◆ Texte fourni ◆
L’UE est-elle prête à négocier avec la Macédoine du Nord ?

Ce débat a initialement été publié sur The Rift, le site anglophone du Drenche, et il a été traduit en français par la Rédaction.

📋  Le contexte  📋

Les négociations d’adhésion sont le deuxième des 3 pas vers l’adhésion à l’Union européenne. Premièrement, un Etat doit atteindre un certain niveau de développement pour pouvoir se porter officiellement candidat à l’adhésion. Une fois cette candidature déposée et acceptée, l’UE peut soutenir financièrement le candidat afin de l’aider à mener les réformes économiques et politiques nécessaires pour remplir les conditions d’adhésion. 

Les négociations commencent après une décision unanime du Conseil européen, ce qui signifie que tous les Etats membres de l’UE doivent donner leur accord à l’ouverture des ces négociations. Pendant cette période, l’Etat-candidat doit transcrire dans les règles de l’UE et du droit européen, condensées en 35 chapitres de ce que l’on appelle “acquis communautaire”. Il n’y a pas de date de péremption pour les négociations : elles durent autant que nécessaire, et elles peuvent être suspendues ou arrêtées par une décision du Conseil de l’UE.

◆ Tâches demandées ◆
a. Modifiez un passage du texte sur l'adhésion à l'UE, en commençant aux mots « L’UE est-elle prête » et en vous arrêtant après « les conditions d’adhésion. ». Recopiez-le en remplaçant « candidature » par « demande ».
b. Poursuivez le texte sur l'adhésion à l'Union européenne à la suite de sa dernière phrase.

◆ Enregistrements issus d'une source de données ◆
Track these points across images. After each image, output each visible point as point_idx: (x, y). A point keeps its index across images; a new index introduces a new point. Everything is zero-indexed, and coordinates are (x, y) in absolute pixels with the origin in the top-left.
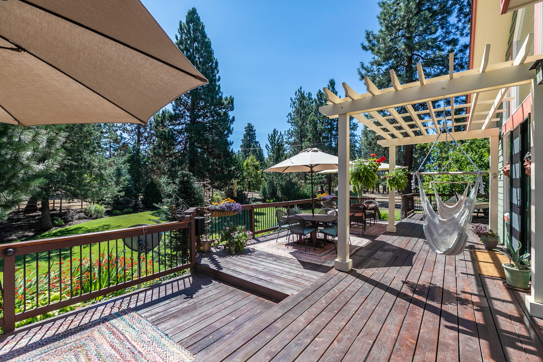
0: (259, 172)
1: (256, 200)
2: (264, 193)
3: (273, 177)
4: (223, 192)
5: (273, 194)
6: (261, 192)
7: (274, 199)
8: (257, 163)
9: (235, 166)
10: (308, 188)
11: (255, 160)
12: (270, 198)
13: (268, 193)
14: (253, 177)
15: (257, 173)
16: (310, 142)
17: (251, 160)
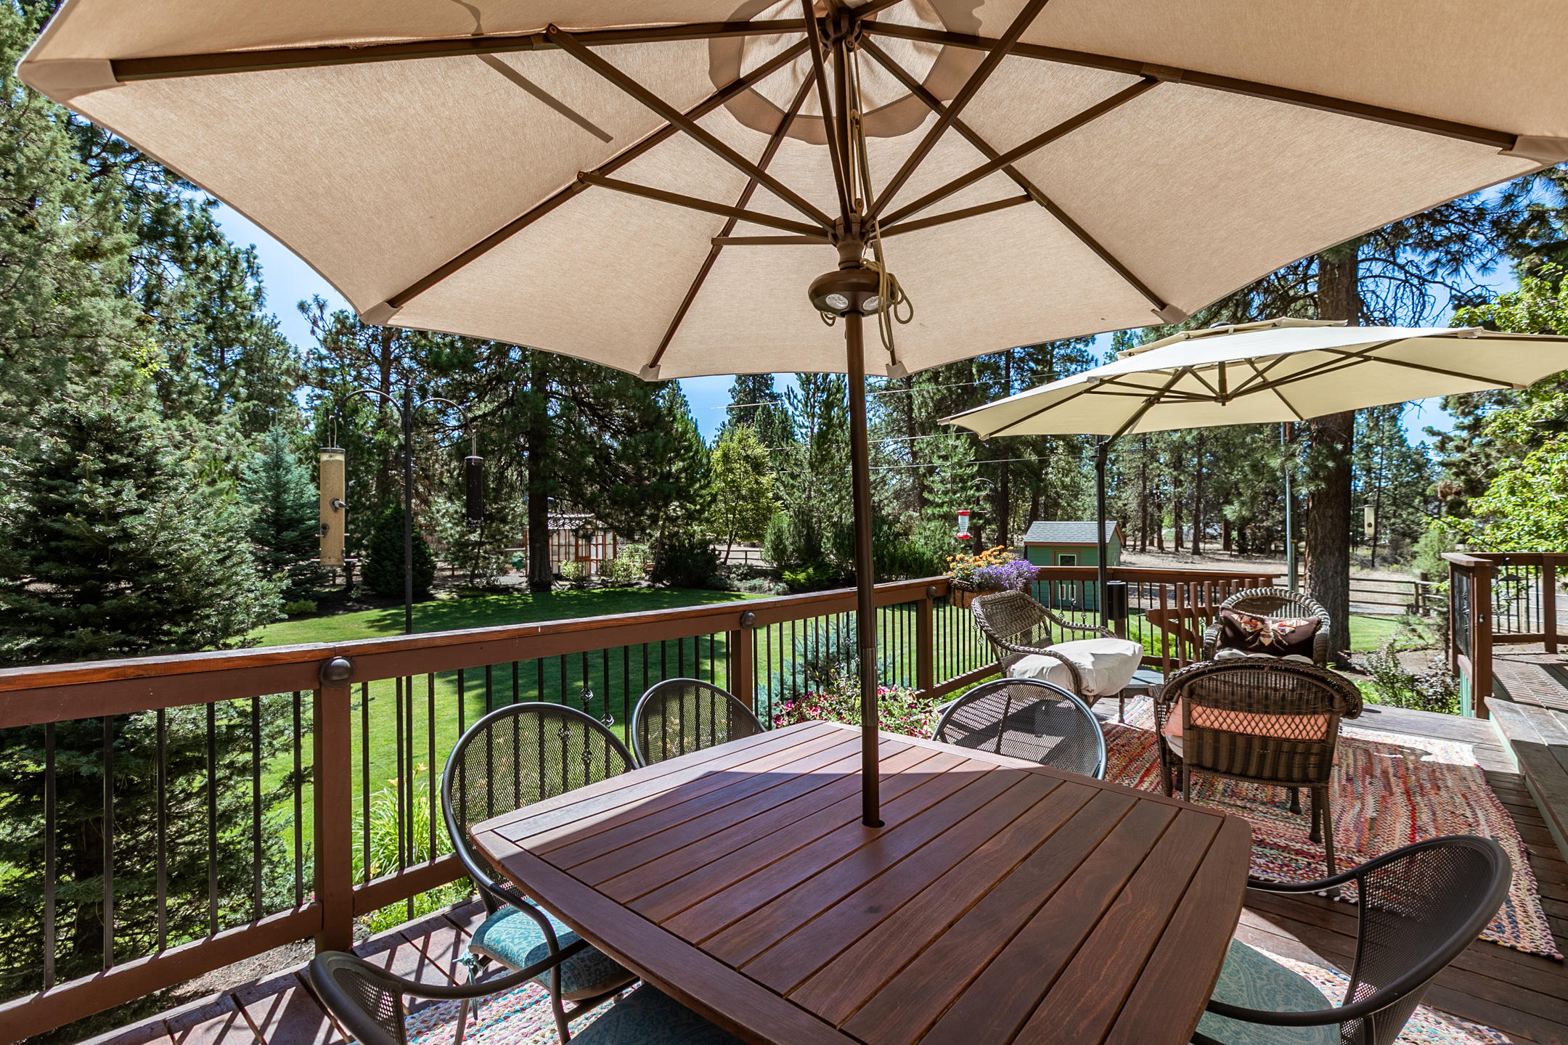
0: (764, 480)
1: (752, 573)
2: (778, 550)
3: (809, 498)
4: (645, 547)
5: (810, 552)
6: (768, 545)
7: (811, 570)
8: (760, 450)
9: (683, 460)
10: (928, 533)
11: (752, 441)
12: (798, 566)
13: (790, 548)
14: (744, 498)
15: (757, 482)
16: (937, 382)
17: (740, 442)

...

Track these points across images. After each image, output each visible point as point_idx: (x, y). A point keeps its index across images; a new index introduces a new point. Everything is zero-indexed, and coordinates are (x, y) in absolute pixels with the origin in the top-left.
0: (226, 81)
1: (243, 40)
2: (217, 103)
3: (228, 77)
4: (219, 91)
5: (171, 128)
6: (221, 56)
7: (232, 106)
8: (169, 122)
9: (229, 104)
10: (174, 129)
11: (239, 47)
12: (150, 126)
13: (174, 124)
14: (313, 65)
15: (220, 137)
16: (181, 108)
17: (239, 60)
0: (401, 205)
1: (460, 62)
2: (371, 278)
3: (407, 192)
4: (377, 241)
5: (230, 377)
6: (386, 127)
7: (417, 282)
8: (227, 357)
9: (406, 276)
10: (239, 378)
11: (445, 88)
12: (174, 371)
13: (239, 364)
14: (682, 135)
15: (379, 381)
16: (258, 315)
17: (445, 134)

◆ Corrigé de l'exercice ◆
a.
L’UE est-elle prête à négocier avec la Macédoine du Nord ?

Ce débat a initialement été publié sur The Rift, le site anglophone du Drenche, et il a été traduit en français par la Rédaction.

📋  Le contexte  📋

Les négociations d’adhésion sont le deuxième des 3 pas vers l’adhésion à l’Union européenne. Premièrement, un Etat doit atteindre un certain niveau de développement pour pouvoir se porter officiellement candidat à l’adhésion. Une fois cette demande déposée et acceptée, l’UE peut soutenir financièrement le candidat afin de l’aider à mener les réformes économiques et politiques nécessaires pour remplir les conditions d’adhésion.

b.
Sources : Commission européenne, Toute l’Europe

La Macédoine du Nord est candidate à l’UE depuis décembre 2005. L’Etat a mené des réformes politiques et économiques pour être en conformité avec les critères d’adhésion (les critères de Copenhague), et reçoit actuellement une aide au développement de la part de l’UE. 

Pendant plusieurs années, tout avancement dans le processus d’adhésion de l’Etat était compromis par la dispute entre la Macédoine du Nord et la Grèce au sujet du nom de ce premier, qui à l’époque s’appelait la République de Macédoine. La signature de l’accord de Prespa en juin 2018 a résolu ce conflit et changé le nom du pays en République de Macédoine du Nord, ce qui a rouvert les discussions sur sa candidature. 

Sources : Commission européenne, Reuters

Ce sujet est un débat important pour l’Union européenne, comme la République de Macédoine du Nord a prouvé son intérêt pour poursuivre le processus d’adhésion en changeant de nom. En effet, l’Union européenne impose une condition supplémentaire d’avoir des bonnes relations avec son voisinage pour les Etats des Balkans occidentaux. 

Cependant, le Conseil européen n’a pas encore donné son accord pour l’ouverture des négociations d’adhésion. Des pays comme la France ou les Pays-Bas s’y sont opposés, et ont appelé à une réforme interne préalable au sein de l’Union européenne. De plus, il était envisagé de négocier l’élargissement avec deux Etats, la Macédoine du Nord et l’Albanie, ce qui est également un point de désaccord entre les Etats membres.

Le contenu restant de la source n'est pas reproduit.